Perinium merupakan kumpulan berbagai jaringan yang membentuk perinium (Cunningham,1995). Terletak antara vulva dan anus, panjangnya kira-kira 4 cm (Prawirohardjo, 1999). Jaringan yang terutama menopang perinium adalah diafragma pelvis dan urogenital. Diafragma pelvis terdiri dari muskulus levator ani dan muskulus koksigis di bagian posterior serta selubung fasia dari otot-otot ini. Muskulus levator ani membentuk sabuk otot yang lebar bermula dari permukaan posterior ramus phubis superior, dari permukaan dalam spina ishiaka dan dari fasia obturatorius.
Serabut otot berinsersi pada tempat-tempat berikut ini: di sekitar vagina dan rektum, membentuk sfingter yang efisien untuk keduanya, pada persatuan garis tengah antara vagina dan rektum, pada persatuan garis tengah di bawah rektum dan pada tulang ekor. Diafragma urogenitalis terletak di sebelah luar diafragma pelvis, yaitu di daerah segitiga antara tuberositas iskial dan simpisis phubis. Diafragma urogenital terdiri dari muskulus perinialis transversalis profunda, muskulus konstriktor uretra dan selubung fasia interna dan eksterna (Cunningham, 1995).
Persatuan antara mediana levatorani yang terletak antara anus dan vagina diperkuat oleh tendon sentralis perinium, tempat bersatu bulbokavernosus, muskulus perinialis transversalis superfisial dan sfingter ani eksterna. Jaringan ini yang membentuk korpus perinialis dan merupakan pendukung utama perinium, sering robek selama persalinan, kecuali dilakukan episiotomi yang memadai pada saat yang tepat. Infeksi setempat pada luka episiotomi merupakan infeksi masa puerperium yang paling sering ditemukan pada genetalia eksterna.
Luka Perinium
Luka perinium adalah perlukaan yang terjadi akibat persalinan pada bagian perinium dimana muka janin menghadap (Prawirohardjo S,1999).
Sedangkan menurut Harry Oxorn, (1996) luka perinium merupakan robekan perinium yang terjadi pada saat persalinan.
Tingkat perlukaan pada perinium dibagi dalam tiga tingkatan:
- Tingkat I apabila perlukaan yang terjadi pada mukosa vagina atau kulit perinium pada tingkat I yang tidak memerlukan penjahitan.
- Tingkat II merupakan perlukaan yang lebih dalam dan luas ke vagina dan perinium dengan melukai fasio serta otot-otot diafragma urogenital. Pada tingkat II hendaknya dijahit kembali secara cermat. Lapisan otot dijahit simpul dengan catgut kromik nomor 0 atau 00 untuk mencegah timbulnya darah beku dan terjadinya radang.
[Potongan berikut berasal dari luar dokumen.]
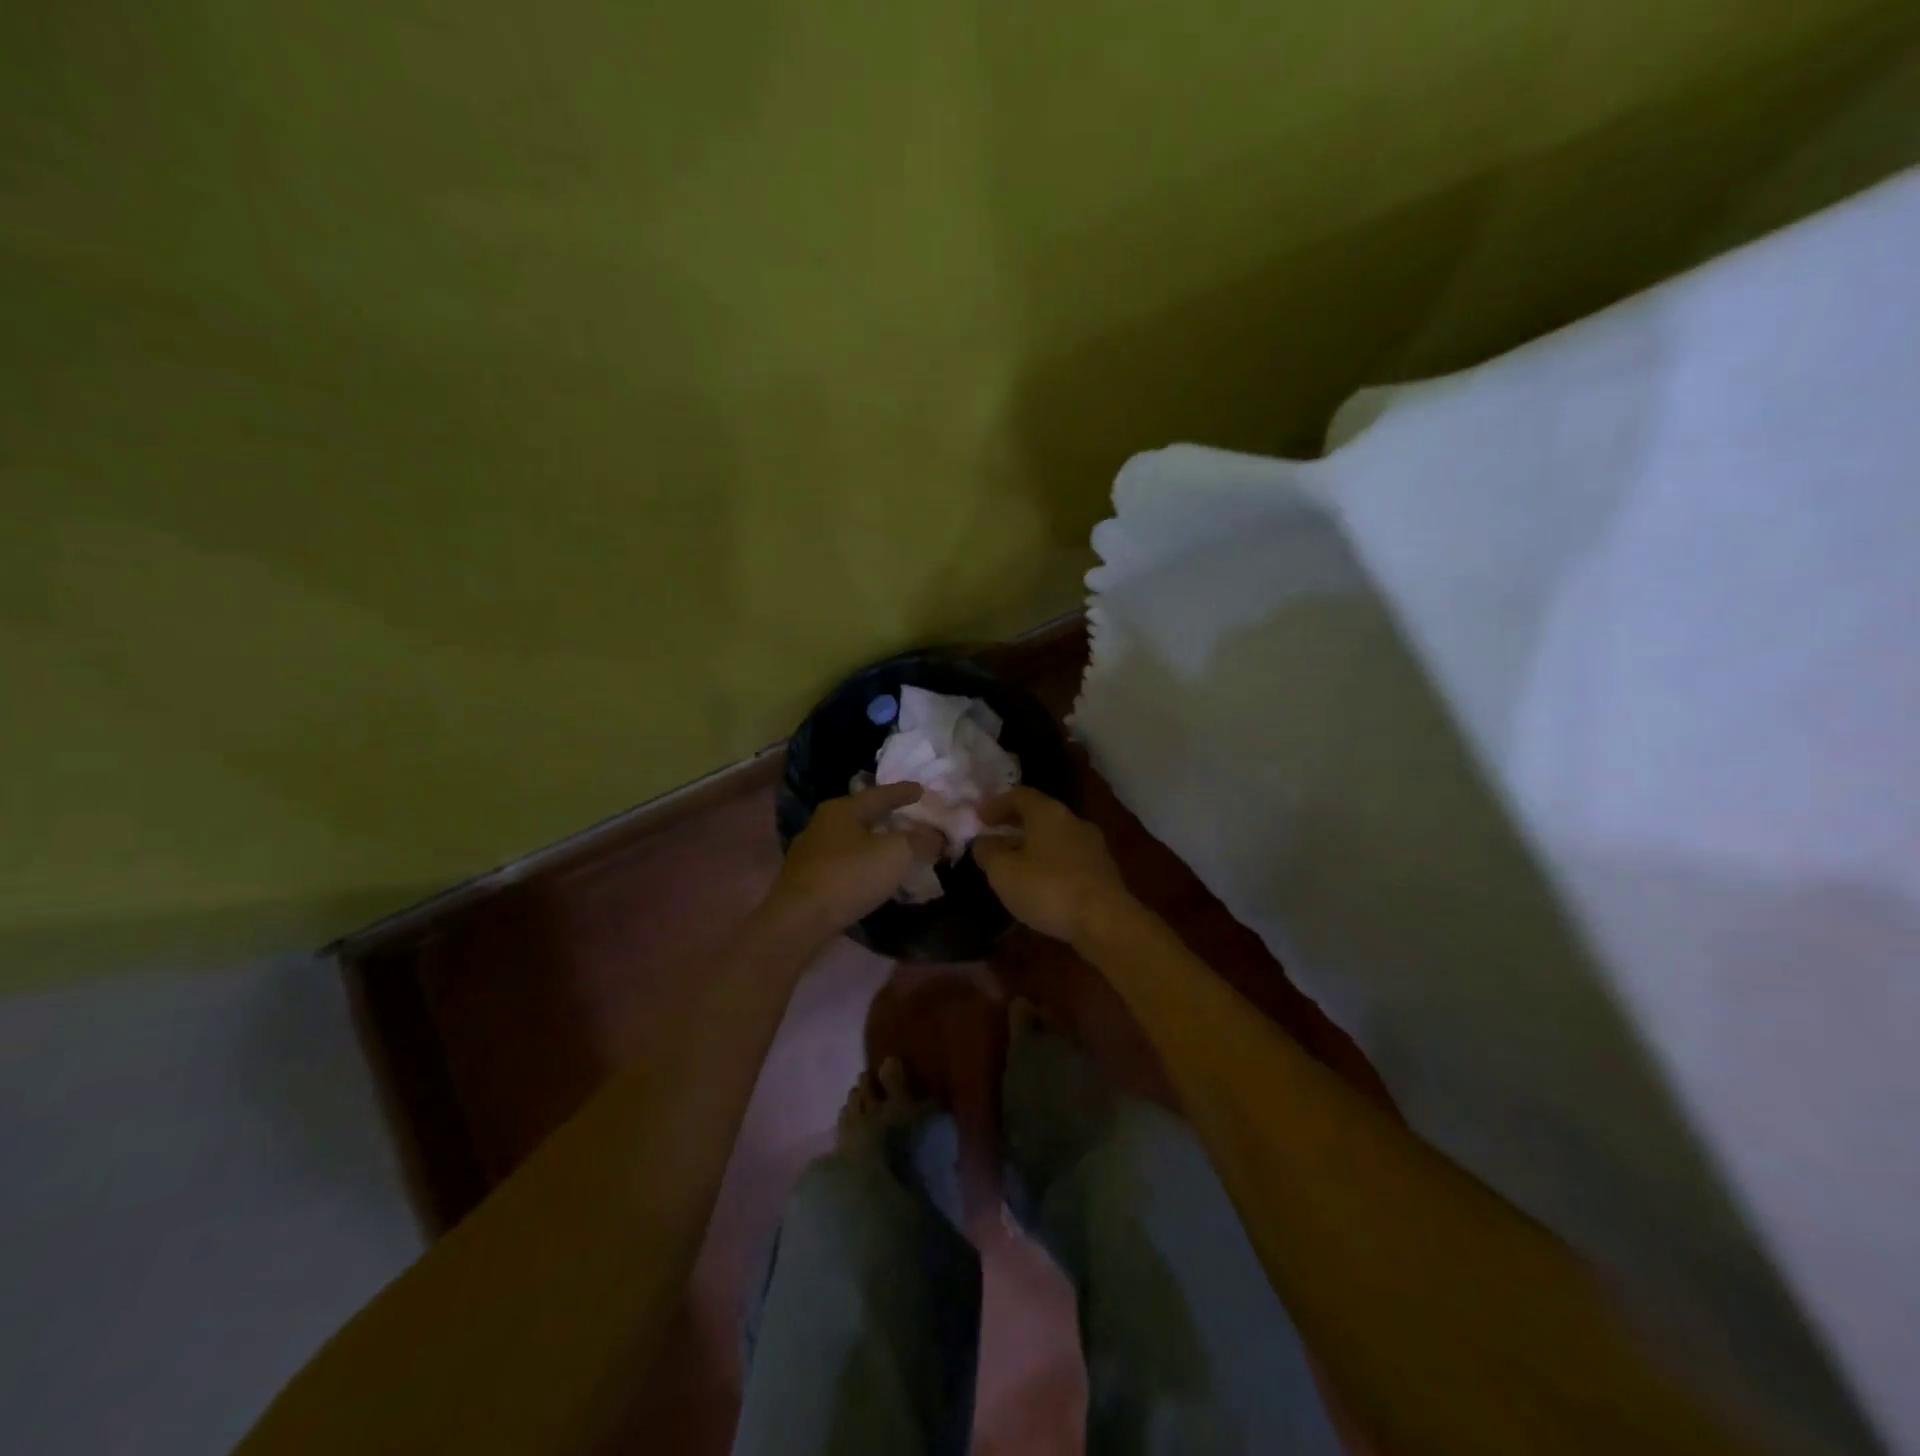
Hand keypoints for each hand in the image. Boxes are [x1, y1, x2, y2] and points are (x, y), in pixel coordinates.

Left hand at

- Tingkat III apabila perlukaan yang lebih luas dan lebih dalam yang menyebabkan muskulus sfingter ani eksternus terputus di depan. Pada tingkat III ini memerlukan tehnik penjahitan khusus. Langkah pertama yang terpenting adalah menemukan kedua ujung muskullus sfingter ani eksternus yang terputus. Kedua ujung otot dijepit camam alis, kemudian dijahit dengan benang cat gut kromik nomor 0 atau 00, sehingga kontinuitas sfingter terbentuk kembali. Simpul jahitan pada ujung-ujung otot sfingter hendaknya dibenamkan kearah mukosa rektum. Selanjutnya penjahitan jaringan dilakukan seperti pada penjahitan luka perinium tingkat II. Ketegangan sfingter dinilai dengan memasukkan jari ke dalam rektum.